:: Exercise brief ::
The required answer is a copy of each line in the entries below that includes "outer".

Stored data
=== Section Start ===

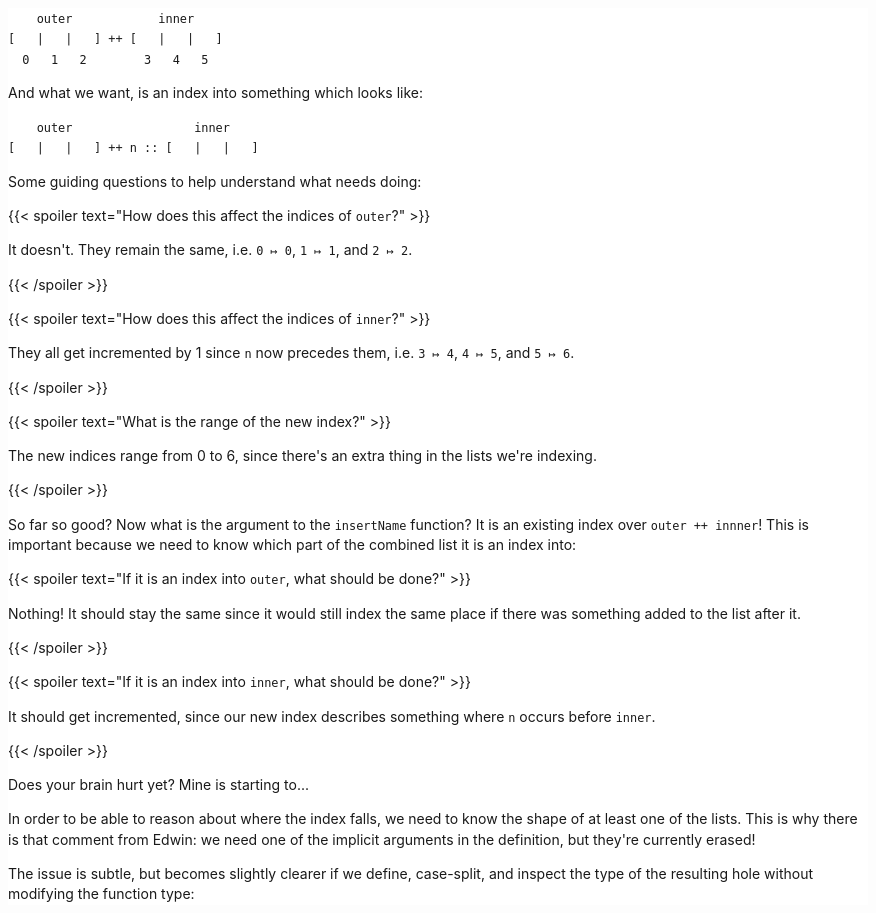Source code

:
 ```
    outer            inner
[   |   |   ] ++ [   |   |   ]
  0   1   2        3   4   5
```

And what we want, is an index into something which looks like:

```
    outer                 inner
[   |   |   ] ++ n :: [   |   |   ]
```

Some guiding questions to help understand what needs doing:

{{< spoiler text="How does this affect the indices of `outer`?" >}}

It doesn't. They remain the same, i.e. `0 ↦ 0`, `1 ↦ 1`, and `2 ↦ 2`.

{{< /spoiler >}}

{{< spoiler text="How does this affect the indices of `inner`?" >}}

They all get incremented by 1 since `n` now precedes them, i.e. `3 ↦ 4`, `4 ↦
5`, and `5 ↦ 6`.

{{< /spoiler >}}

{{< spoiler text="What is the range of the new index?" >}}

The new indices range from 0 to 6, since there's an extra thing in the lists
we're indexing.

{{< /spoiler >}}

So far so good? Now what is the argument to the `insertName` function? It is an
existing index over `outer ++ innner`! This is important because we need to know
which part of the combined list it is an index into:

{{< spoiler text="If it is an index into `outer`, what should be done?" >}}

Nothing! It should stay the same since it would still index the same place if
there was something added to the list after it.

{{< /spoiler >}}

{{< spoiler text="If it is an index into `inner`, what should be done?" >}}

It should get incremented, since our new index describes something where `n`
occurs before `inner`.

{{< /spoiler >}}

Does your brain hurt yet? Mine is starting to...

In order to be able to reason about where the index falls, we need to know the
shape of at least one of the lists. This is why there is that comment from
Edwin: we need one of the implicit arguments in the definition, but they're
currently erased!

The issue is subtle, but becomes slightly clearer if we define, case-split, and
inspect the type of the resulting hole without modifying the function type:
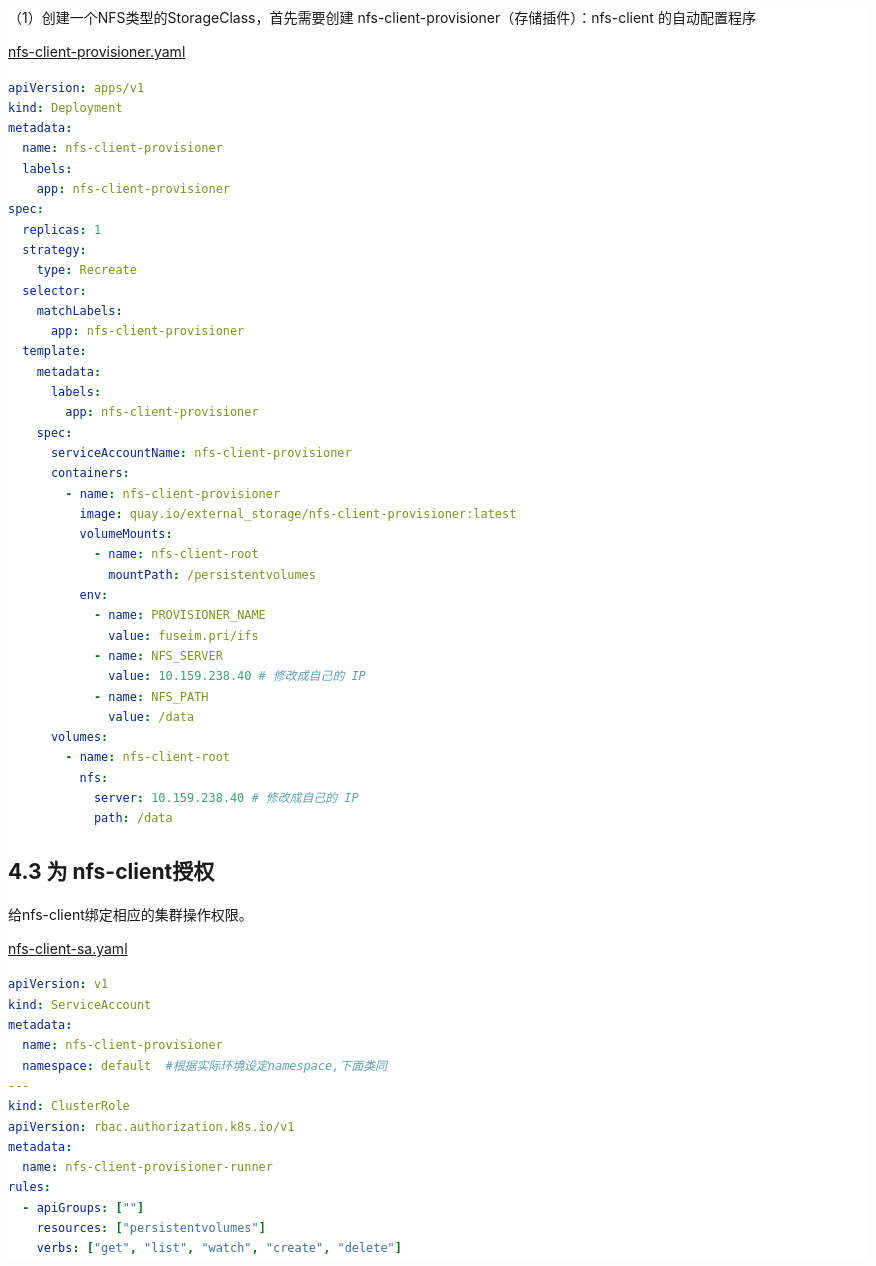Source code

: （1）创建一个NFS类型的StorageClass，首先需要创建 nfs-client-provisioner（存储插件）：nfs-client 的自动配置程序

 [nfs-client-provisioner.yaml](storageclass\nfs-client-provisioner.yaml) 

```yml
apiVersion: apps/v1
kind: Deployment
metadata:
  name: nfs-client-provisioner
  labels:
    app: nfs-client-provisioner
spec:
  replicas: 1
  strategy:
    type: Recreate
  selector:
    matchLabels:
      app: nfs-client-provisioner
  template:
    metadata:
      labels:
        app: nfs-client-provisioner
    spec:
      serviceAccountName: nfs-client-provisioner
      containers:
        - name: nfs-client-provisioner
          image: quay.io/external_storage/nfs-client-provisioner:latest
          volumeMounts:
            - name: nfs-client-root
              mountPath: /persistentvolumes
          env:
            - name: PROVISIONER_NAME
              value: fuseim.pri/ifs
            - name: NFS_SERVER
              value: 10.159.238.40 # 修改成自己的 IP
            - name: NFS_PATH
              value: /data
      volumes:
        - name: nfs-client-root
          nfs:
            server: 10.159.238.40 # 修改成自己的 IP
            path: /data

```

## 4.3 为 nfs-client授权

给nfs-client绑定相应的集群操作权限。

[nfs-client-sa.yaml](storageclass\nfs-client-sa.yaml) 

```yml
apiVersion: v1
kind: ServiceAccount
metadata:
  name: nfs-client-provisioner
  namespace: default  #根据实际环境设定namespace,下面类同
---
kind: ClusterRole
apiVersion: rbac.authorization.k8s.io/v1
metadata:
  name: nfs-client-provisioner-runner
rules:
  - apiGroups: [""]
    resources: ["persistentvolumes"]
    verbs: ["get", "list", "watch", "create", "delete"]
```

=== Section End ===

:: Solution for this problem ::
    outer            inner
    outer                 inner
{{< spoiler text="How does this affect the indices of `outer`?" >}}
existing index over `outer ++ innner`! This is important because we need to know
{{< spoiler text="If it is an index into `outer`, what should be done?" >}}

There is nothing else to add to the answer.